Fifth Song, The: Lines 120–216

In lovely May when Titan's golden rays
Make odds in hours between the nights and days,
And weigheth almost down the once-even scale
Where night and day by th' Equinoctial
Were laid in balance, as his pow'r he bent
To banish Cynthia from her regiment
To Latmus' stately hill, and with his light
To rule the upper world both day and night;
Making the poor Antipodes to fear
A like conjunction 'twixt great Jupiter
And some Alcmena new, or that the sun
From their horizon did obliquely run:
This time the swains and maidens of the Isle
The day with sportive dances do beguile,
And every valley rings with shepherds' songs;
And every echo each sweet note prolongs,
And every river with unusual pride
And dimpled cheek rolls sleeping to the tide;
And lesser springs, which aërie-breeding woods
Prefer as handmaids to the mighty floods,
Scarce fill up half their channels, making haste
(In fear, as boys) lest all the sport be past.
Now was the Lord and Lady of the May
Meeting the May-pole at the break of day,
And Cælia, as the fairest on the green,
Not without some maids' envy chosen queen.
Now was the time com'n, when our gentle swain
Must in his harvest or lose all again.
Now must he pluck the rose lest other hands,
Or tempests, blemish what so fairly stands:
And therefore, as they had before decreed,
Our shepherd gets a boat, and with all speed
In night, that doth on lovers' actions smile,
Arrived safe on Mona's fruitful isle.
Between two rocks (immortal, without mother,)
That stand as if out-facing one another,
There ran a creek up, intricate and blind,
As if the waters hid them from the wind;
Which never wash'd but at a higher tide
The frizzled coats which do the mountains hide;
Where never gate was longer known to stay
Than from the smooth wave it had swept away
The new divorced leaves, that from each side
Left the thick boughs to dance out with the tide.
At further end the creek a stately wood
Gave a kind shadow to the brackish flood
Made up of trees, not less kenn'd by each skiff
Than that sky-scaling Peak of Teneriffe,
Upon whose tops the hernshaw bred her young,
And hoary moss upon their branches hung;
Whose rugged rinds sufficient were to show,
Without their height, what time they 'gan to grow;
And if dry eld by wrinkled skin appears,
None could allot them less than Nestor's years.
As under their command the thronged creek
Ran lessen'd up.
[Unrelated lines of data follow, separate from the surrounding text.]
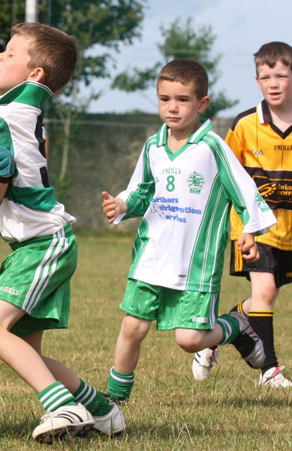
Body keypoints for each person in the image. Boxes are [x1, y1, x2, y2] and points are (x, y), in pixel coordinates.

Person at [0, 22, 125, 443]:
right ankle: (102, 410)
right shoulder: (11, 110)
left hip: (43, 245)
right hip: (41, 245)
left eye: (9, 53)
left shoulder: (4, 113)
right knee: (30, 353)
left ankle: (62, 407)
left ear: (35, 74)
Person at [101, 58, 277, 403]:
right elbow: (141, 189)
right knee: (132, 327)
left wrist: (250, 230)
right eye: (165, 99)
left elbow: (243, 190)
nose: (172, 108)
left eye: (182, 100)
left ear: (202, 104)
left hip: (194, 264)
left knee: (190, 340)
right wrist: (123, 205)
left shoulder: (212, 147)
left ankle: (238, 326)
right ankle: (114, 399)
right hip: (151, 257)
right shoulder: (153, 146)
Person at [192, 42, 292, 387]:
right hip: (254, 227)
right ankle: (270, 370)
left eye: (281, 75)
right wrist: (236, 227)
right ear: (257, 81)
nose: (274, 83)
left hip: (289, 232)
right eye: (266, 77)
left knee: (263, 299)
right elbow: (225, 177)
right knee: (264, 290)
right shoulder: (245, 125)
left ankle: (216, 333)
Here did the shepherd seek
Where he his little boat might safely hide,
Till it was fraught with what the world beside,
Could not outvalue; nor give equal weight
Though in the time when Greece was at her height
The ruddy horses of the rosy Morn
Out of the Eastern gates had newly borne
Their blushing mistress in her golden chair,
Spreading new light throughout our hemisphere,
When fairest Cælia with a lovelier crew
Of damsels than brave Latmus ever knew
Came forth to meet the youngsters, who had here
Cut down an oak that long withouten peer
Bore his round head imperiously above
His other mates there, consecrate to Jove.
The wished time drew on: and Cælia now,
That had the fame for her white arched brow;
While all her lovely fellows busied were
In picking off the gems from Tellus' hair,
Made tow'rds the creek, where Philocel unspied
Of maid or shepherd that their May-games piled;
Receiv'd his wish'd-for Cælia, and begun
To steer his boat contrary to the sun,
Who could have wish'd another in his place
To guide the car of light, or that his race
Were to have end (so he might bless his hap)
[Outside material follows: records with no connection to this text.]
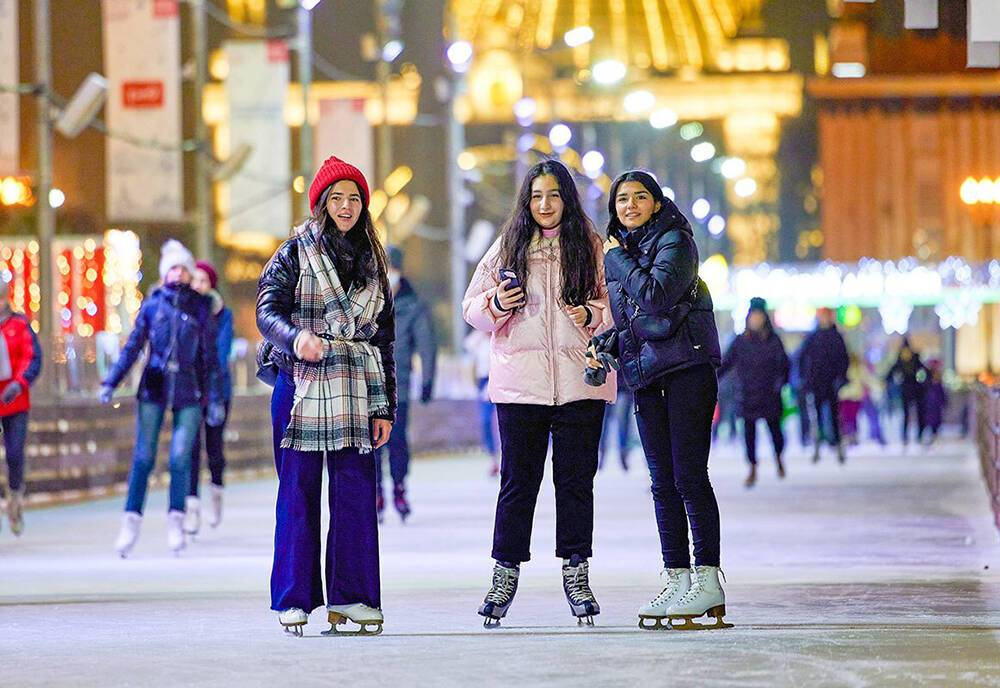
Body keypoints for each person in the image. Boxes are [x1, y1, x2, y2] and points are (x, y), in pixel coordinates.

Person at [463, 159, 615, 627]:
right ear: (526, 202)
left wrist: (593, 315)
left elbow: (618, 307)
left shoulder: (591, 248)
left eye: (553, 195)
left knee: (575, 484)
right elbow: (472, 308)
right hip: (520, 384)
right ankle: (504, 573)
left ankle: (576, 571)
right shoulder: (507, 246)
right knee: (517, 484)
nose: (545, 205)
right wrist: (495, 304)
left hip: (579, 382)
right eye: (536, 196)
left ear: (567, 198)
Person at [256, 155, 395, 637]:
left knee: (355, 493)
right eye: (336, 198)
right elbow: (266, 310)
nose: (346, 206)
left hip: (357, 391)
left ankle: (352, 598)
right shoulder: (294, 252)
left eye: (354, 197)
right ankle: (293, 598)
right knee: (298, 492)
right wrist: (295, 339)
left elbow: (384, 340)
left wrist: (386, 409)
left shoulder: (375, 261)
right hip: (301, 387)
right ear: (320, 204)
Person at [593, 170, 727, 631]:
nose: (629, 206)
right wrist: (609, 343)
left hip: (687, 371)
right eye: (622, 200)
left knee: (689, 476)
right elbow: (640, 321)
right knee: (661, 482)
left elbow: (653, 298)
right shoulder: (624, 251)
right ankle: (677, 577)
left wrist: (616, 262)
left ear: (655, 202)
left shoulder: (676, 241)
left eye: (639, 197)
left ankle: (708, 579)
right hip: (648, 376)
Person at [101, 240, 225, 557]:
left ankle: (176, 518)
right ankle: (131, 520)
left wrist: (214, 398)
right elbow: (133, 347)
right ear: (164, 272)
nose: (178, 273)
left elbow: (211, 358)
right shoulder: (153, 305)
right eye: (173, 267)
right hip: (154, 387)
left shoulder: (200, 307)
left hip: (189, 388)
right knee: (143, 456)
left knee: (181, 456)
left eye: (184, 268)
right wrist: (112, 381)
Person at [375, 245, 436, 523]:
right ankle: (375, 491)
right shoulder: (369, 301)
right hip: (368, 383)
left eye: (394, 269)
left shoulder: (413, 304)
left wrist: (427, 382)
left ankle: (399, 487)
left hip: (399, 385)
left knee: (397, 439)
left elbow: (427, 346)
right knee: (371, 442)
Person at [184, 260, 234, 536]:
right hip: (191, 389)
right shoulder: (186, 311)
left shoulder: (222, 314)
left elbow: (222, 352)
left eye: (204, 281)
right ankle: (192, 507)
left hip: (217, 391)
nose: (198, 286)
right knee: (191, 449)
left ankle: (216, 493)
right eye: (196, 280)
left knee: (214, 448)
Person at [719, 297, 789, 488]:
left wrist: (780, 383)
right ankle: (752, 466)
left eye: (759, 316)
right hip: (747, 394)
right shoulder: (740, 341)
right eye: (753, 316)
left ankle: (779, 457)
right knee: (749, 434)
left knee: (775, 430)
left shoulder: (774, 341)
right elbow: (725, 363)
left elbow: (784, 365)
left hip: (769, 394)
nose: (755, 320)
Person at [0, 280, 43, 537]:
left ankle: (15, 496)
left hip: (15, 401)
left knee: (15, 453)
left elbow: (32, 357)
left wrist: (19, 383)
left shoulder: (19, 324)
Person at [797, 307, 849, 463]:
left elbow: (843, 359)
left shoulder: (836, 337)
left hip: (832, 383)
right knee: (817, 416)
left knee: (834, 416)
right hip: (816, 383)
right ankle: (817, 447)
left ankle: (838, 445)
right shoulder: (813, 338)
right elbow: (801, 358)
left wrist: (840, 378)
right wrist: (805, 379)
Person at [463, 327, 499, 476]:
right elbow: (470, 359)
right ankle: (493, 459)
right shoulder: (476, 340)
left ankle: (506, 458)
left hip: (503, 379)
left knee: (505, 421)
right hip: (484, 381)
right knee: (485, 421)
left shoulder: (501, 335)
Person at [885, 336, 928, 447]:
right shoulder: (904, 360)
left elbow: (924, 371)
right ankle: (907, 436)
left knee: (915, 414)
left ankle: (914, 435)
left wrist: (923, 382)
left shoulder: (910, 359)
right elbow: (891, 372)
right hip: (909, 390)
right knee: (909, 414)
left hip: (913, 390)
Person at [921, 359, 946, 444]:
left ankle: (934, 436)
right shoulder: (928, 380)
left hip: (936, 404)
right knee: (930, 421)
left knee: (936, 421)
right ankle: (931, 436)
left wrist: (943, 402)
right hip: (930, 404)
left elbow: (942, 393)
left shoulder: (938, 381)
In Cælia's bosom, not in Thetis' lap.
The boat oft danc'd for joy of what it held:
The hoist-up sail not quick but gently swell'd,
And often shook, as fearing what might fall,
Ere she deliver'd what she went withal.
Winged Argestes, fair Aurora's son,
Licens'd that day to leave his dungeon,
Meekly attended and did never err,
Till Cælia grac'd our land, and our land her.
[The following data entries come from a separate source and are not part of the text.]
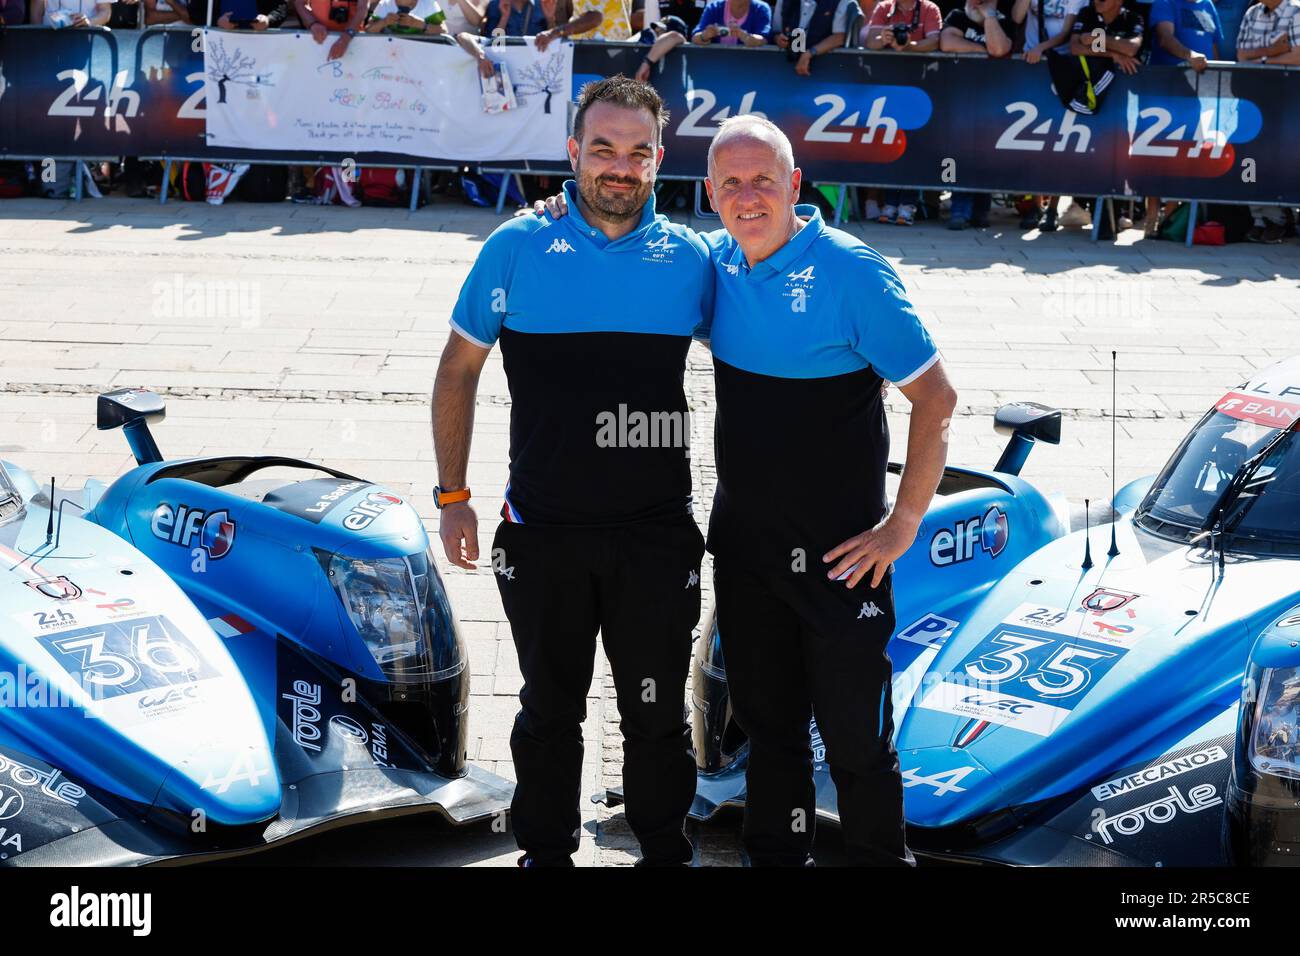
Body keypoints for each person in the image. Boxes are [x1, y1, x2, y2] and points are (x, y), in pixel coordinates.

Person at [432, 77, 713, 868]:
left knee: (655, 717)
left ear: (660, 160)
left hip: (656, 536)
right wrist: (454, 498)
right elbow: (457, 371)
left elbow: (769, 356)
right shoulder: (517, 246)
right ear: (573, 153)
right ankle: (544, 855)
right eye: (603, 149)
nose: (619, 168)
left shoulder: (693, 260)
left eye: (637, 152)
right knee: (548, 711)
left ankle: (666, 852)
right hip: (543, 533)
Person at [700, 115, 953, 866]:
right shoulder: (713, 263)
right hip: (747, 555)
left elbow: (936, 399)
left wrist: (903, 523)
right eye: (732, 184)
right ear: (711, 194)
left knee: (856, 745)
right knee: (770, 741)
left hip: (845, 562)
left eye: (763, 181)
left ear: (796, 186)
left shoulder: (854, 273)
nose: (749, 198)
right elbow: (624, 243)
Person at [863, 0, 943, 224]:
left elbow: (935, 42)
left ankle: (908, 203)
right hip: (889, 85)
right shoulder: (883, 8)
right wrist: (884, 39)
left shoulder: (929, 9)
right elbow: (870, 41)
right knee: (888, 144)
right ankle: (889, 202)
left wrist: (910, 45)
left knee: (914, 146)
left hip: (921, 87)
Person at [940, 0, 1011, 228]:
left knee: (985, 155)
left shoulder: (1003, 20)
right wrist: (983, 50)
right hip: (960, 98)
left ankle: (981, 210)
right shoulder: (957, 15)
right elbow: (947, 42)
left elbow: (999, 48)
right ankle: (959, 209)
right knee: (958, 155)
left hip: (992, 99)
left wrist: (989, 16)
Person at [1235, 0, 1300, 241]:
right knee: (1250, 159)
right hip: (1252, 100)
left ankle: (1279, 218)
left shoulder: (1296, 11)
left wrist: (1260, 59)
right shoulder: (1252, 12)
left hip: (1285, 100)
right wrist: (1274, 51)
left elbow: (1298, 55)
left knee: (1278, 159)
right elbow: (1241, 54)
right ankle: (1259, 218)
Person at [774, 0, 860, 73]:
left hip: (829, 72)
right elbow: (776, 31)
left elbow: (840, 37)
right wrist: (778, 39)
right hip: (784, 70)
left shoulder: (843, 1)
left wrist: (810, 53)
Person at [295, 0, 367, 60]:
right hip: (318, 40)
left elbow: (362, 8)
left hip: (351, 41)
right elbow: (299, 3)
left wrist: (346, 37)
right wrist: (313, 24)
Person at [692, 0, 772, 42]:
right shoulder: (713, 7)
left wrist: (746, 37)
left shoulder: (761, 9)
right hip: (716, 65)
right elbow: (695, 37)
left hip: (750, 65)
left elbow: (764, 39)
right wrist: (705, 36)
As through the waves their love-fraught wherry ran,
A many Cupids, each set on his swan,
Guided with reins of gold and silver twist
The spotless birds about them as they list:
Which would have sung a song (ere they were gone),
Had unkind Nature given them more than one;
Or in bestowing that had not done wrong,
And made their sweet lives forfeit one sad song.